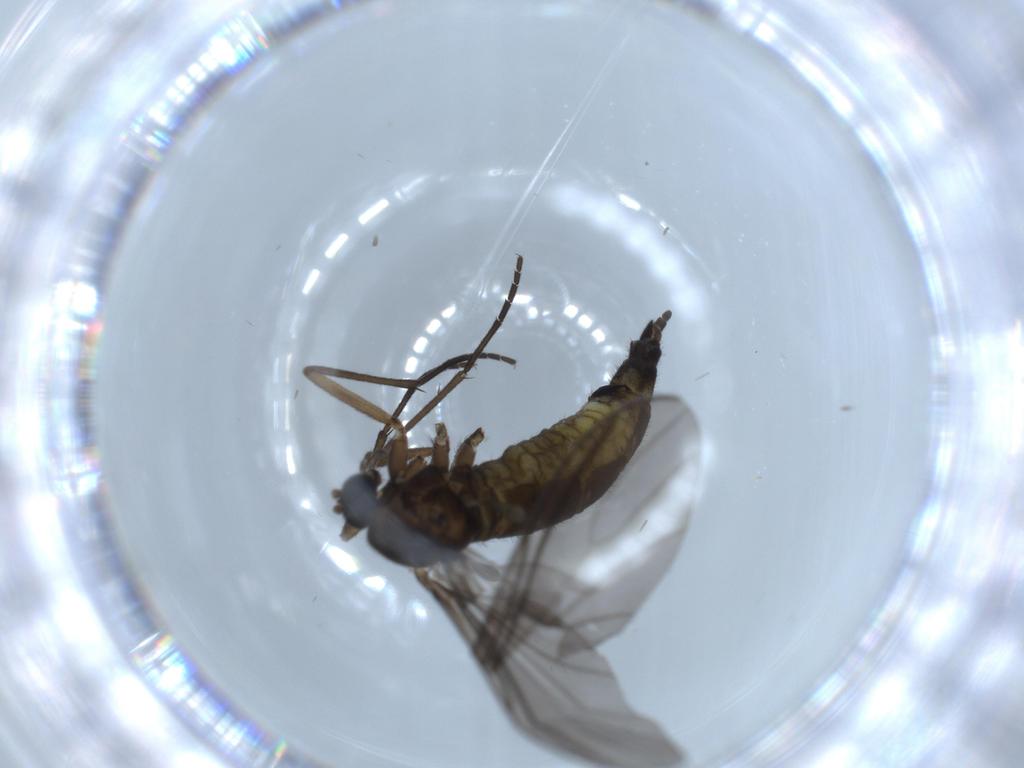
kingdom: Animalia
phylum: Arthropoda
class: Insecta
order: Diptera
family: Sciaridae
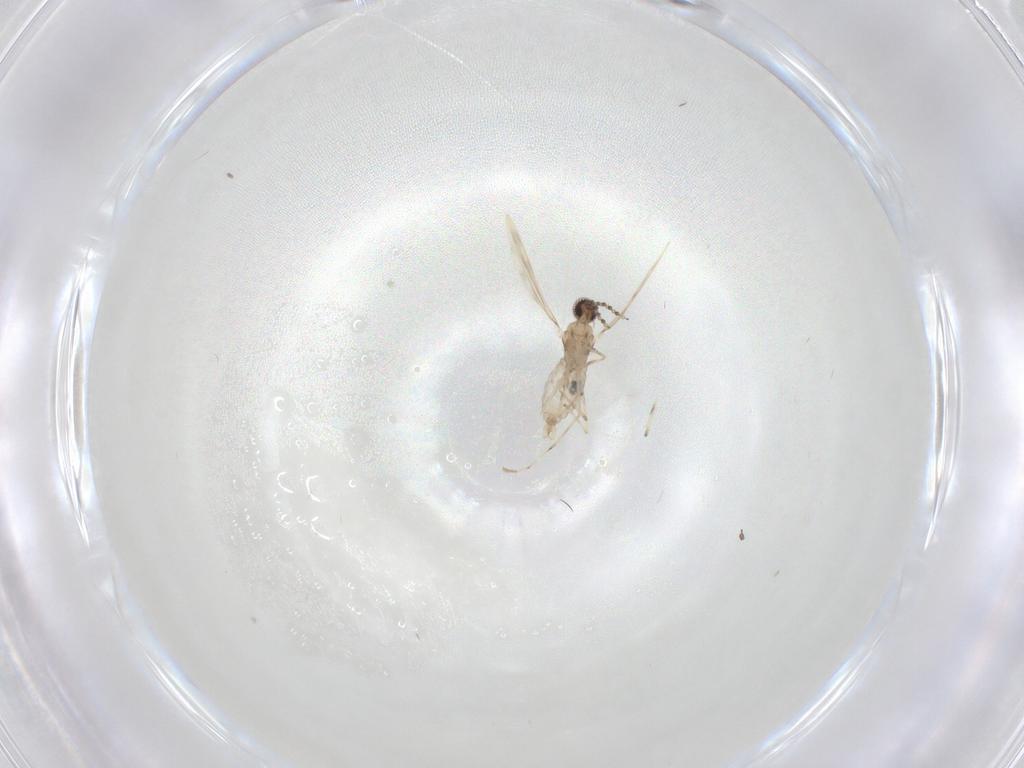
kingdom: Animalia
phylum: Arthropoda
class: Insecta
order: Diptera
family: Cecidomyiidae
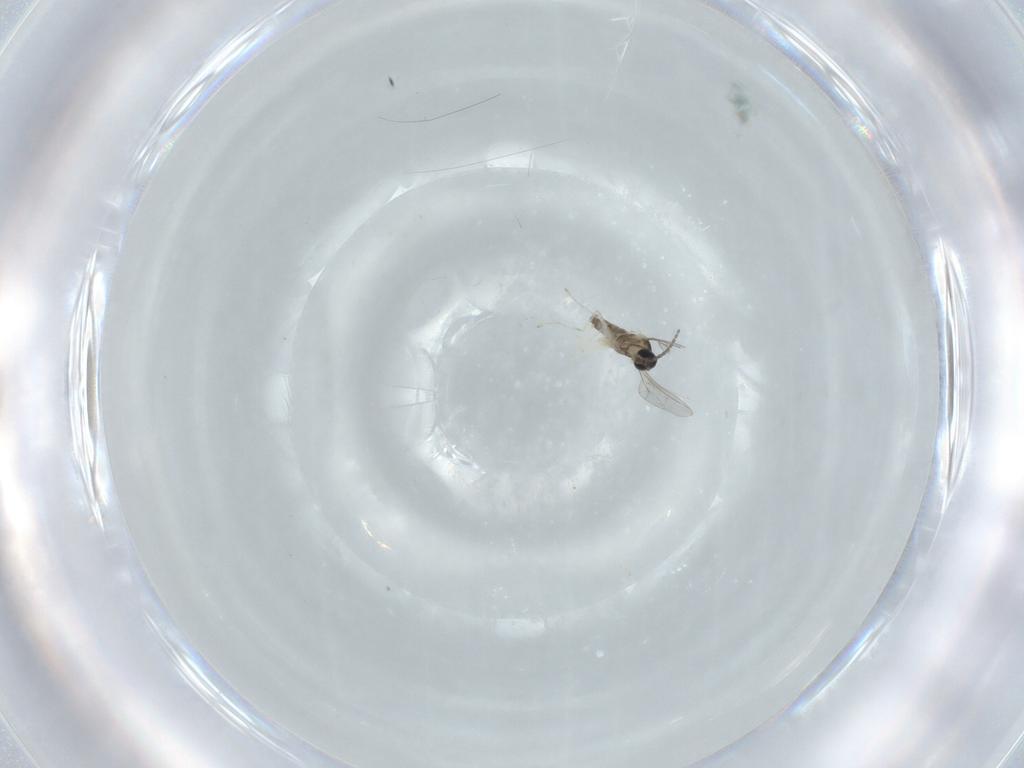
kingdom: Animalia
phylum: Arthropoda
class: Insecta
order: Diptera
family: Cecidomyiidae
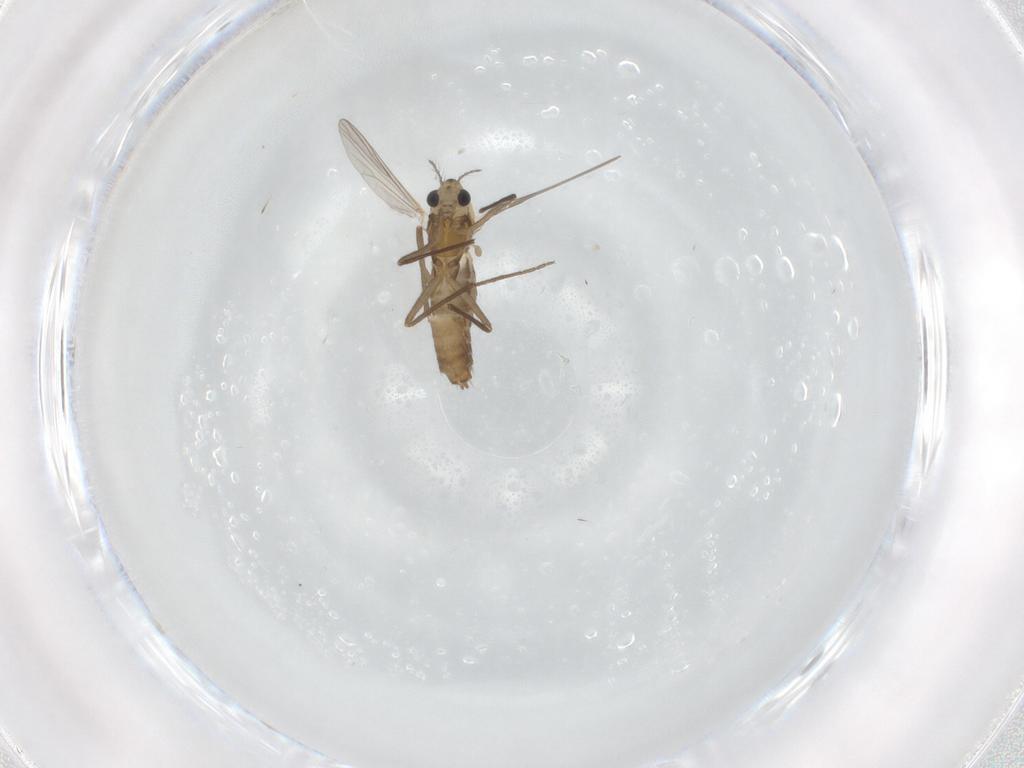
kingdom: Animalia
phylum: Arthropoda
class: Insecta
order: Diptera
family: Chironomidae
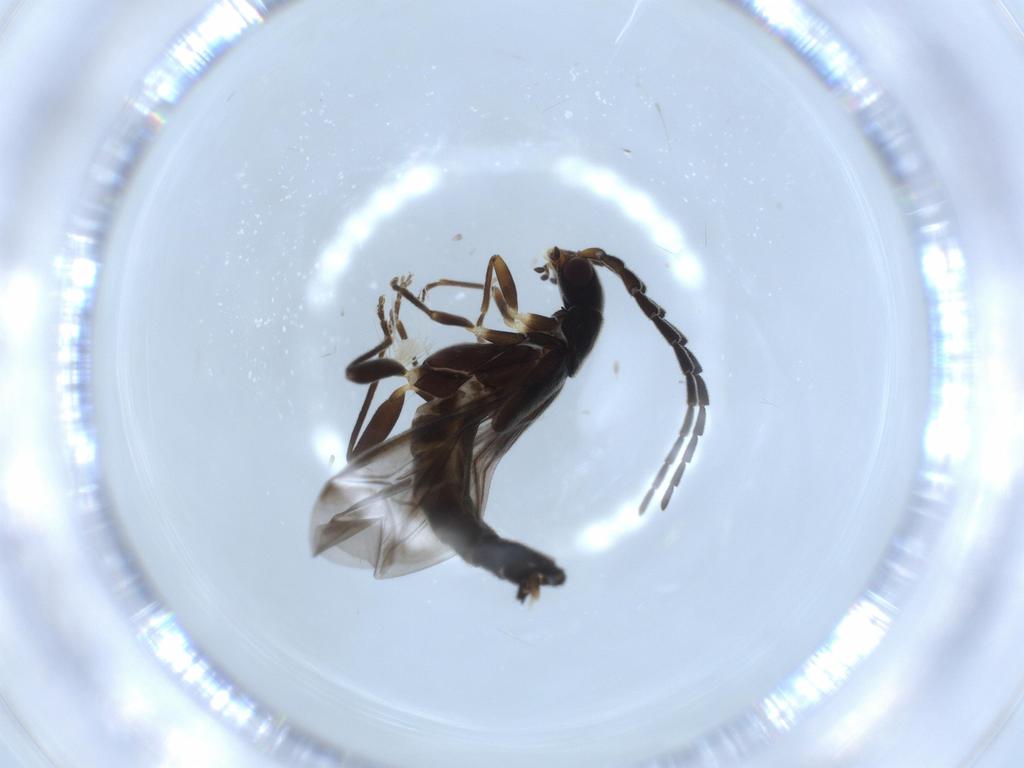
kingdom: Animalia
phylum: Arthropoda
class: Insecta
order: Coleoptera
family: Cantharidae
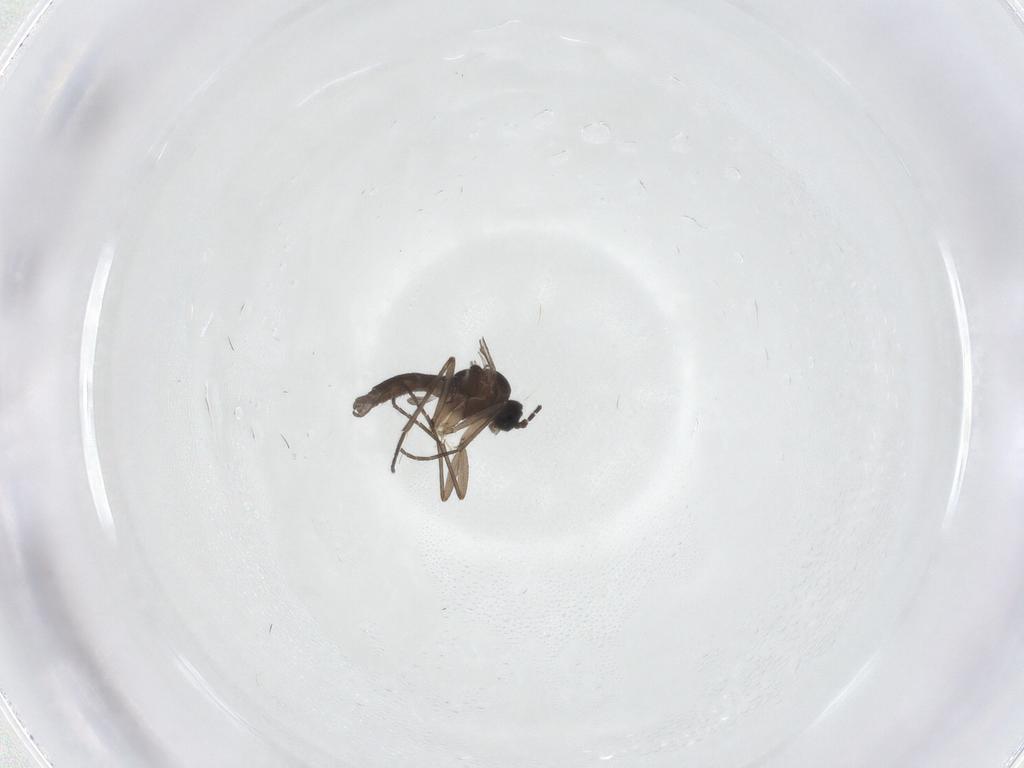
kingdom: Animalia
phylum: Arthropoda
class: Insecta
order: Diptera
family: Sciaridae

WRITTEN TASK -> Please pull every naming line from the records above and reproduce each one unchanged, leaving the pictures out.

WRITTEN REPLY ->
kingdom: Animalia
phylum: Arthropoda
class: Insecta
order: Diptera
family: Sciaridae
kingdom: Animalia
phylum: Arthropoda
class: Insecta
order: Diptera
family: Cecidomyiidae
kingdom: Animalia
phylum: Arthropoda
class: Insecta
order: Diptera
family: Cecidomyiidae
kingdom: Animalia
phylum: Arthropoda
class: Insecta
order: Diptera
family: Chironomidae
kingdom: Animalia
phylum: Arthropoda
class: Insecta
order: Coleoptera
family: Cantharidae
kingdom: Animalia
phylum: Arthropoda
class: Insecta
order: Diptera
family: Sciaridae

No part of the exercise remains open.